Pablo Neira Ayuso <pablo@xxxxxxxxxxxxx> · Wed, 18 Sep 2024 10:30:20 +0200

Hi Antonio,

On Tue, Sep 17, 2024 at 11:01:31PM +0100, Antonio Ojea wrote:
> On Fri, 13 Sept 2024 at 07:24, Antonio Ojea
> <antonio.ojea.garcia@xxxxxxxxx> wrote:
> >
> > On Thu, 12 Sept 2024 at 20:58, Pablo Neira Ayuso <pablo@xxxxxxxxxxxxx> wrote:
> > >
> > > 368982cd7d1b ("netfilter: nfnetlink_queue: resolve clash for unconfirmed
> > > conntracks") adjusts NAT again in case that packet loses race to confirm
> > > the conntrack entry.
> > >
> > > The reinject path triggers a route lookup again for the output hook, but
> > > not for the postrouting hook where queue to userspace is also possible.
> > >
> > > Fixes: 1da177e4c3f4 ("Linux-2.6.12-rc2")
> > > Reported-by: Antonio Ojea <antonio.ojea.garcia@xxxxxxxxx>
> > > Signed-off-by: Pablo Neira Ayuso <pablo@xxxxxxxxxxxxx>
> > > ---
> > > I tried but I am not managing to make a selftest that runs reliable.
> > > I can reproduce it manually and validate that this works.
> > >
> > > ./nft_queue -d 1000 helps by introducing a delay of 1000ms in the
> > > userspace queue processing which helps trigger the race more easily,
> > > socat needs to send several packets in the same UDP flow.
> > >
> > > @Antonio: Could you try this patch meanwhile there is a testcase for
> > > this.
> >
> > Let me test it and report back
> >
> 
> Ok, I finally managed to get this tested, and it does not seem to
> solve the problem, it keeps dnating twice after the packet is enqueued
> by nfqueue

dnatting twice is required to deal with the conntrack confirmation race.
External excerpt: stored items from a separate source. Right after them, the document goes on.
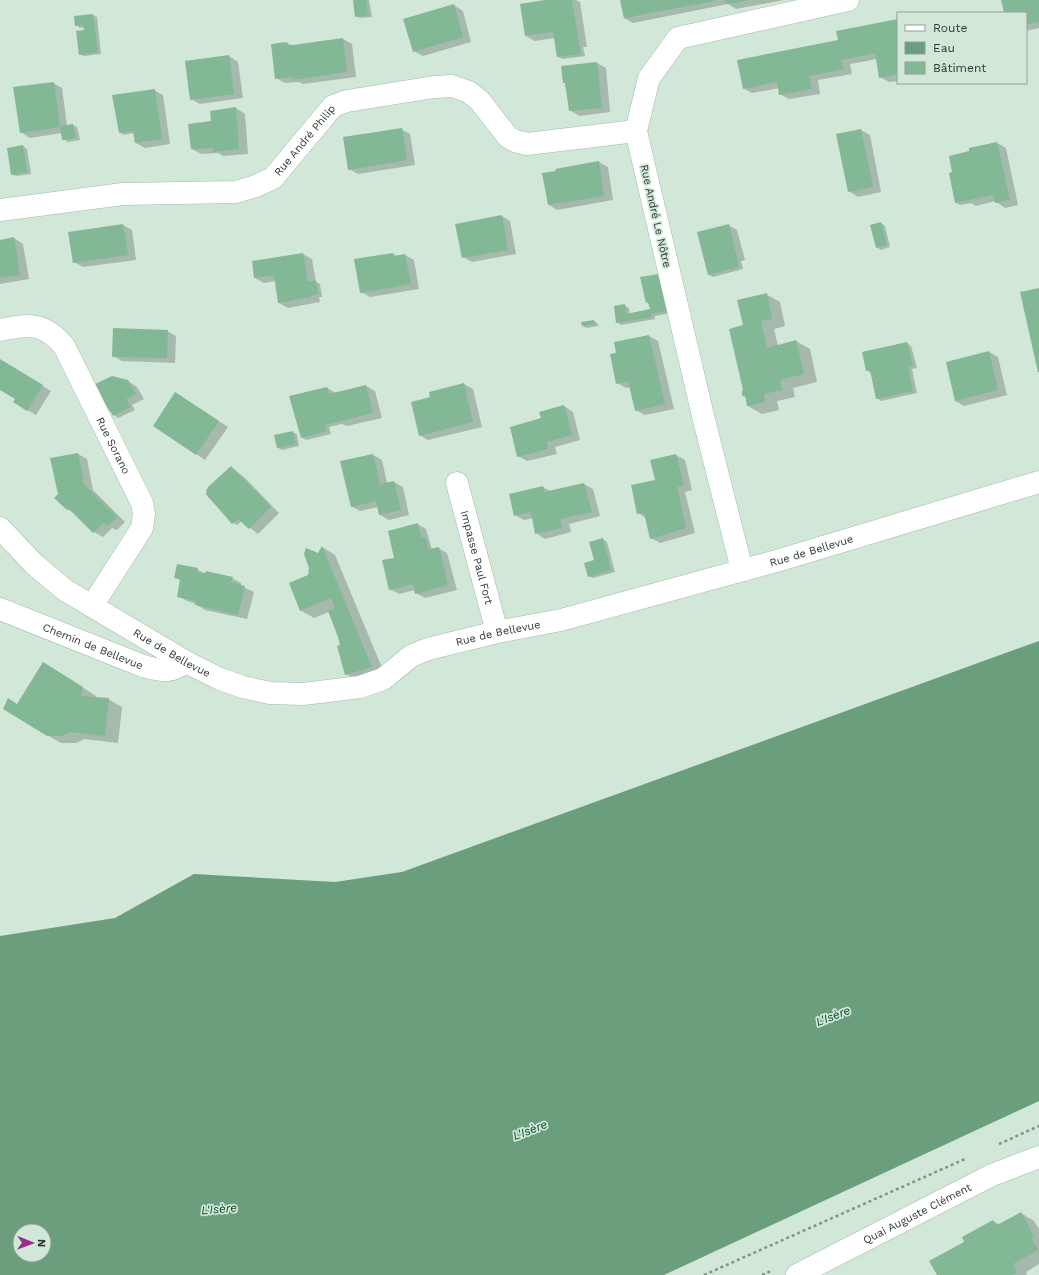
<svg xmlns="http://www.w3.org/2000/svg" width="1039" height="1275" viewBox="0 0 1039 1275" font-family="'Work Sans',sans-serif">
<rect width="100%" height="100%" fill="#d1e7d8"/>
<path fill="#6a9e7c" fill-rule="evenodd" d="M 1039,641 L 1039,1101 L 664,1275 L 0,1275 L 0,936 L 115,918 L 194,874 L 335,882 L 402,872 ZM 20,1231 L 44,1231 L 44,1255 L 20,1255 Z"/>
<g fill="#0003">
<path d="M 354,0 L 369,0 L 372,17 L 360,18 L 356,16 Z"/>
<path d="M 552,0 L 576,0 L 580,2 L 587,47 L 583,47 L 585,56 L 563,59 L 558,57 L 555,38 L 535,41 L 526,36 Z"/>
<path d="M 621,0 L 784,0 L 736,9 L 728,4 L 633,23 L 624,18 Z"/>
<path d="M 1002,0 L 1039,0 L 1039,28 L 1026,31 L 1026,13 L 1005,13 Z"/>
<path d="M 454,5 L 463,11 L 471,42 L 423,56 L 414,51 Z"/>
<path d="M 93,15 L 97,17 L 101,54 L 84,56 L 79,54 L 85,27 L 80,28 L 76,25 Z"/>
<path d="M 898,21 L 898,81 L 889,82 L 880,77 L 877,59 L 850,64 L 852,74 L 818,80 L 820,94 L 789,99 L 780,94 L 779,88 L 752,93 L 743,88 L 839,41 Z"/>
<path d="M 343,39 L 352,44 L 356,77 L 303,84 L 299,82 L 285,83 L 276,78 L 287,43 L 292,46 Z"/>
<path d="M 229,56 L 238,62 L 243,98 L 200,104 L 191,99 Z"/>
<path d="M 597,63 L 606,68 L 610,112 L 579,116 L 570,110 L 562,67 Z"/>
<path d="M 53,83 L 62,88 L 67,126 L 73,125 L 77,127 L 80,140 L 68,142 L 63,139 L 62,133 L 30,138 L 21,132 Z"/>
<path d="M 154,90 L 163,95 L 170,144 L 145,148 L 136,143 L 134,133 L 124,135 L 119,132 Z"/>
<path d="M 236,108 L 245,114 L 248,154 L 223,156 L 218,153 L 201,154 L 192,149 L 212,122 Z"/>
<path d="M 401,129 L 410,134 L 415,165 L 358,174 L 349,169 Z"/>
<path d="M 861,130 L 870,135 L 881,192 L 858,197 L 849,191 Z"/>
<path d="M 997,143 L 1006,148 L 1018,205 L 1005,208 L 995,201 L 976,206 L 971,203 L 960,205 L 956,203 L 955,172 L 970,152 Z"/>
<path d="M 23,146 L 27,149 L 31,174 L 16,176 L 11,174 Z"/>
<path d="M 599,162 L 608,167 L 613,200 L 557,210 L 548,204 L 557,172 Z"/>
<path d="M 502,216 L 510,221 L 516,254 L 472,262 L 463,257 Z"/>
<path d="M 881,223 L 885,226 L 890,247 L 881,250 L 877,247 Z"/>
<path d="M 123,225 L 132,230 L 136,260 L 83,267 L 74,262 Z"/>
<path d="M 728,225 L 737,230 L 745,260 L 741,261 L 743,269 L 713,277 L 709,275 Z"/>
<path d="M 14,238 L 23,244 L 29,279 L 0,284 L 0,241 Z"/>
<path d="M 303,254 L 312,259 L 316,282 L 320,284 L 322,297 L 319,297 L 320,302 L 288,308 L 279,303 L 276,281 L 264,283 L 255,278 L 253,262 Z"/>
<path d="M 393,254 L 397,256 L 405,255 L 414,260 L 419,289 L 370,297 L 361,292 Z"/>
<path d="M 641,278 L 671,313 L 655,316 L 655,319 L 621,325 L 617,322 L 624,305 L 629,308 L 630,314 L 651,310 L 649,304 L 647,302 Z"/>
<path d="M 766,294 L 780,302 L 785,326 L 774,329 L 778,346 L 796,341 L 810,349 L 817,382 L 793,388 L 795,397 L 777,401 L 779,410 L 762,414 L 748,406 L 746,397 L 743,396 L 744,326 Z"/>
<path d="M 594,321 L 598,324 L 598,326 L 587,328 L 582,326 Z"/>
<path d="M 167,331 L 176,336 L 175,363 L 122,361 L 113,356 Z"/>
<path d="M 649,336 L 658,341 L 674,409 L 645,415 L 636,410 L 631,387 L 626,388 L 617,383 L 617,353 Z"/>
<path d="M 907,343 L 911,346 L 917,368 L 912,369 L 917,393 L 881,401 L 877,398 L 871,373 L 867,370 Z"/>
<path d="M 989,352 L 998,357 L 1007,395 L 964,406 L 955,401 Z"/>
<path d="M 0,360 L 51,391 L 36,415 L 14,402 L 16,399 L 0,389 Z"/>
<path d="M 128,381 L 137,387 L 144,399 L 132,405 L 135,410 L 118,418 L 107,409 Z"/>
<path d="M 464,384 L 473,389 L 482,427 L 428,440 L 419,435 L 433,397 Z"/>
<path d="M 366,386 L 375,391 L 382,418 L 347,426 L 342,424 L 329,427 L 331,434 L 306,440 L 301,437 L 327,388 L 336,393 Z"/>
<path d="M 176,393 L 228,427 L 205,460 L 154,425 Z"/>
<path d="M 564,406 L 573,412 L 580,440 L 555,447 L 557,454 L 527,461 L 518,456 L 542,419 Z"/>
<path d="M 292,432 L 297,434 L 299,446 L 282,450 L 278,448 Z"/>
<path d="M 78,454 L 87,459 L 93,490 L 125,522 L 117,530 L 112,528 L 103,537 L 94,532 L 74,513 L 67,509 L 59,495 Z"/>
<path d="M 373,455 L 382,460 L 387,483 L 394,482 L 403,487 L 409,515 L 389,520 L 380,515 L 378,507 L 360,511 L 351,506 Z"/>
<path d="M 676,455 L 685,460 L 692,490 L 685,492 L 695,533 L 660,543 L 651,538 L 646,518 L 638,513 L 656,480 Z"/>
<path d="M 231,467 L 245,478 L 279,513 L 258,534 L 242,521 L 237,525 L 233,523 L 208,497 L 206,490 Z"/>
<path d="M 584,484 L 593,489 L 600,516 L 569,524 L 571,532 L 545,539 L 536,533 L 533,518 L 524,520 L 515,515 L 543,487 L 550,491 Z"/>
<path d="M 417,524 L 426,529 L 432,550 L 438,548 L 447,553 L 457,590 L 425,598 L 416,593 L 415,590 L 399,594 L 390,589 L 395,558 Z"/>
<path d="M 603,539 L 607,542 L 615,572 L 593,578 L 588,576 Z"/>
<path d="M 322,547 L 335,555 L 385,675 L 359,682 L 346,674 L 342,646 L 329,612 L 314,618 L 300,610 L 309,575 Z"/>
<path d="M 197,569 L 206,574 L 232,578 L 241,583 L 241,586 L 254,592 L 247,619 L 205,610 L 196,604 L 187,601 L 178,596 L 181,581 L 175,577 Z"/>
<path d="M 44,663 L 96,696 L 95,698 L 108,699 L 122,707 L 118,743 L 84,739 L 76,743 L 61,743 L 47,735 L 18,705 Z"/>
<path d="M 1021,1213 L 1034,1221 L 1039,1229 L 1039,1264 L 1026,1272 L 1027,1275 L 938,1275 L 966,1243 L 993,1221 L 1000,1225 Z"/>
</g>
<g fill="#82b895">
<path d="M 353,0 L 366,0 L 368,15 L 355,17 Z"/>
<path d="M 545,0 L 572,0 L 581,54 L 557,57 L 553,32 L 525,36 L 520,4 Z"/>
<path d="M 620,0 L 714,0 L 714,1 L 624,18 Z"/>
<path d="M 725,0 L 746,0 L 746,1 L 726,4 Z"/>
<path d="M 1001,0 L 1039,0 L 1039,22 L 1026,24 L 1026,13 L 1004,13 Z"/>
<path d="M 454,4 L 463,37 L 413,52 L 403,19 Z"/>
<path d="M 93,14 L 98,52 L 79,55 L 76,31 L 84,30 L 83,25 L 75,26 L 74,16 Z"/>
<path d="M 898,19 L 898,74 L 879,78 L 875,53 L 842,60 L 843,69 L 809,76 L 812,89 L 779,95 L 777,82 L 743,89 L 737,60 L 838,40 L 836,31 Z"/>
<path d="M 343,38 L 347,72 L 298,79 L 293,79 L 292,77 L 275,79 L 271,44 L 287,42 L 288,45 L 293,45 Z"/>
<path d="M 229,55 L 234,94 L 190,100 L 185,61 Z"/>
<path d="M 597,62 L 602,108 L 569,111 L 565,83 L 563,83 L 561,66 Z"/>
<path d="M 54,82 L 60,126 L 73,124 L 76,138 L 62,140 L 60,127 L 20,133 L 13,87 Z"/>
<path d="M 155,89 L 162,139 L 135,143 L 133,131 L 119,133 L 112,95 Z"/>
<path d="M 236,107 L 239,149 L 213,152 L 213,148 L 191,149 L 188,124 L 211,121 L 210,111 Z"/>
<path d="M 402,128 L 407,160 L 348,170 L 343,137 Z"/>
<path d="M 861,129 L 873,187 L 848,192 L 836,134 Z"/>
<path d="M 997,142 L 1010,200 L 995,203 L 993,195 L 955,203 L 949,173 L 952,172 L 949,156 L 969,151 L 969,148 Z"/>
<path d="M 23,145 L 27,172 L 11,175 L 7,148 Z"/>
<path d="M 599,161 L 604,196 L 548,205 L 542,173 L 556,171 L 555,169 Z"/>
<path d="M 502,215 L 508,250 L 462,258 L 455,224 Z"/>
<path d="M 881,222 L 887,245 L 876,248 L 870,225 Z"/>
<path d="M 123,224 L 128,255 L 73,263 L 68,232 Z"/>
<path d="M 729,224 L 739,267 L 708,275 L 697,232 Z"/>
<path d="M 14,237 L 20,275 L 0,278 L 0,240 Z"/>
<path d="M 303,253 L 308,282 L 316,280 L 318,294 L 311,296 L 311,297 L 278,303 L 274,275 L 254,278 L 252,261 Z"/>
<path d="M 393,253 L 394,256 L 405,254 L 411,284 L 360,293 L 354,259 Z"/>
<path d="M 659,274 L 668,311 L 651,314 L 652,317 L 616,323 L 614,306 L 625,304 L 626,314 L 650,309 L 648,302 L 646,303 L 640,277 Z"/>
<path d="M 1039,288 L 1039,372 L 1038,372 L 1020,292 Z"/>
<path d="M 767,293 L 772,319 L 761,321 L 767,348 L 796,340 L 804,374 L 780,380 L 782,390 L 764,394 L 765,402 L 747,406 L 745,395 L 742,396 L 742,391 L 743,390 L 729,329 L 743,325 L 737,300 Z"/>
<path d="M 594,320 L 595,324 L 582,326 L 581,322 Z"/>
<path d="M 113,328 L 168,330 L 167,358 L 112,357 Z"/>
<path d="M 649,335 L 665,404 L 635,411 L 628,381 L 616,384 L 610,354 L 616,353 L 614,342 Z"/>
<path d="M 907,342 L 913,366 L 908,367 L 913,391 L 876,399 L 870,370 L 866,371 L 862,352 Z"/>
<path d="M 989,351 L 998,390 L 955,401 L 946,362 Z"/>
<path d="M 0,359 L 43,385 L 27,411 L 13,402 L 15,399 L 0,390 Z"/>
<path d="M 112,376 L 128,380 L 136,394 L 126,399 L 131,407 L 113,416 L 109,408 L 106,410 L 93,385 Z"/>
<path d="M 464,383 L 473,422 L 419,436 L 411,402 L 430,397 L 429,392 Z"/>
<path d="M 366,385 L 373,413 L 325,425 L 327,431 L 301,438 L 289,396 L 327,387 L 329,394 Z"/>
<path d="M 175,392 L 219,421 L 196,455 L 153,426 Z"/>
<path d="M 564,405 L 572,435 L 547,442 L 548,449 L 517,457 L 510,427 L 541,418 L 539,412 Z"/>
<path d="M 293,431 L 296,444 L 277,448 L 274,435 Z"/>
<path d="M 78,453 L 84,484 L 117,517 L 107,526 L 104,522 L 93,533 L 68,508 L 67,510 L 54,498 L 58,494 L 50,458 Z"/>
<path d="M 373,454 L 380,484 L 394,481 L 401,510 L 379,515 L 376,501 L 351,507 L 340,461 Z"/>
<path d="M 676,454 L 684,486 L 677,487 L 686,528 L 650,539 L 644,513 L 637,514 L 631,485 L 655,480 L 650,460 Z"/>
<path d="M 231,466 L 271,507 L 249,529 L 238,519 L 232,524 L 206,494 L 208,487 Z"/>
<path d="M 584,483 L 592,512 L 560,519 L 562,528 L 535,534 L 531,512 L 514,516 L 509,494 L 543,486 L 544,492 Z"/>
<path d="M 418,523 L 421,538 L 425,537 L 429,549 L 439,547 L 448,585 L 415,594 L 413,584 L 389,590 L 382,560 L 394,558 L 388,531 Z"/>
<path d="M 603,538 L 611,570 L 588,577 L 584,563 L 594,560 L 589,542 Z"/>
<path d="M 322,546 L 364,648 L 372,667 L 345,675 L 337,646 L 340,645 L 338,637 L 328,611 L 335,608 L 331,598 L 300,611 L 289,583 L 308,575 L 309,568 L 304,554 L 306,548 L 318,553 Z"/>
<path d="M 177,564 L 198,568 L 197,572 L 204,574 L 206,571 L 233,577 L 231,582 L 245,586 L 238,615 L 195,605 L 196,601 L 177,597 L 180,579 L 174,578 Z"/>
<path d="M 43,662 L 83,687 L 81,696 L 109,698 L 105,736 L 70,732 L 61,736 L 47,736 L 3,709 L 8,698 L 17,704 Z"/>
<path d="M 1021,1212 L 1034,1236 L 1031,1238 L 1038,1250 L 1013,1264 L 1017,1272 L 1012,1275 L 937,1275 L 929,1261 L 964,1242 L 962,1237 L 993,1220 L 997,1225 Z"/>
</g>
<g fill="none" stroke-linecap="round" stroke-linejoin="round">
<g stroke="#a3b9aa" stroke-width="23">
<g id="minor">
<path id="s1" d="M 0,210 L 123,194 L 236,192 L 256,186 L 273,178 L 333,106 L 347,101 L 434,87 L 452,86 L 469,92 L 480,101 L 508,137 L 515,141 L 527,144 L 636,131"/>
<path id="s2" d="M 0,330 C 28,324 44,322 64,346 L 142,503 L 144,514 L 142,528 L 92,606"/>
<path id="s3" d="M 457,483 L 497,632"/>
<path id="s4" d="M 0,528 L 34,564 L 65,590 L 186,662 L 220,679 L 243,687 L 270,693 L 303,694 L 360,687 L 383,679 L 411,656 L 428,649 L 497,632 L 561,620 L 780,560 L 1039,482"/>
<path d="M 742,570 L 704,420 L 636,131 L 649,78 L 678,38 L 848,0"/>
<path id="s5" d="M 0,609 L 143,666 C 162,671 169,674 186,662"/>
<path id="s6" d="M 797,1275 L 992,1175 L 1039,1157"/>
</g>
</g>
<g stroke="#829288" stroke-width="2.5" stroke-dasharray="3 3" stroke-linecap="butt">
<path d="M 999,1144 L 1039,1126"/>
<path d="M 704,1275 L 965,1159"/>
<path d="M 762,1275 L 773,1270"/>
</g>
<use href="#minor" stroke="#fff" stroke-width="22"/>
</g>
<g text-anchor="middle" stroke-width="3.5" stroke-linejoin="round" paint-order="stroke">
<g font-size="11" fill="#303933" stroke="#d1e7d8">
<text dy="4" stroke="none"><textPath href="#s1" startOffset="326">Rue André Philip</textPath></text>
<text transform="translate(656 216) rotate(77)" y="4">Rue André Le Nôtre</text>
<text dy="4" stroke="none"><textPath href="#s2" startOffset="182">Rue Sorano</textPath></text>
<text dy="4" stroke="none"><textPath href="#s4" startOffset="886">Rue de Bellevue</textPath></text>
<text dy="4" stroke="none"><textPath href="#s3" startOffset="77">Impasse Paul Fort</textPath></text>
<text dy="4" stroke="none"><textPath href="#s4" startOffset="562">Rue de Bellevue</textPath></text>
<text dy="4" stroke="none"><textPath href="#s5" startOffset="100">Chemin de Bellevue</textPath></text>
<text dy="4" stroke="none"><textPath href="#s4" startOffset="214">Rue de Bellevue</textPath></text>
<text dy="4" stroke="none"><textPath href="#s6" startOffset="135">Quai Auguste Clément</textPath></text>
</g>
<g font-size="12" font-style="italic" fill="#054828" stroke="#d1e7d8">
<text transform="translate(833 1016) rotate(-21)" y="4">L'Isère</text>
<text transform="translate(530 1130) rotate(-21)" y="4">L'Isère</text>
<text transform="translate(219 1209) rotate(-5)" y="4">L'Isère</text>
</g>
</g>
<rect x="897" y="12" width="130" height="72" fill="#d1e7d8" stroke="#91a196"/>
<rect x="905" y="25" width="20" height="6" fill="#ffffff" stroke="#91a196"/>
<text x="933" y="32" font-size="12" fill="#303933">Route</text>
<rect x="905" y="42" width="20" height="12" fill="#6a9e7c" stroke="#91a196"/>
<text x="933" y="52" font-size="12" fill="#303933">Eau</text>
<rect x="905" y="62" width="20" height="12" fill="#82b895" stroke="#91a196"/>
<text x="933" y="72" font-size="12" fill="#303933">Bâtiment</text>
<g transform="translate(32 1243) rotate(91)"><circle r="19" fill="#d1e7d8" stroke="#91a196"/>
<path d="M0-3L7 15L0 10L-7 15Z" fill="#9c2b89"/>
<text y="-6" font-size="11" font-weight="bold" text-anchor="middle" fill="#303933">N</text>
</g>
</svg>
packet 1 enters prerouting, dnat is done using IP A as destination
packet 2 enters prerouting, dnat is done using IP B as destination
packet 1 is enqueued to userspace from postrouting, with unconfirmed conntrack
packet 2 is enqueued to userspace from postrouting, with unconfirmed conntrack
packet 1 is reinjected back to kernelspace from postrouting, conntrack
is confirmed, it uses IP A as destination.
*packet 2* is reinjected back to kernelspace from postrouting, ct lookup
tells us packet lost race, unconfirmed conntrack is dropped, update
mangling to use IP A for consistency (because packet 2 is using IP).

So far we have been assuming races with conntrack confirmation are
unlikely, thus, this is scenario is handled as a corner case which
requires this double mangling.

You still see packets being dropped, right? That should not happen,
I might be then missing something else because my patch triggers also
a re-routing which is required because packet 2 was finally mangled
to use IP A while route still points to IP B.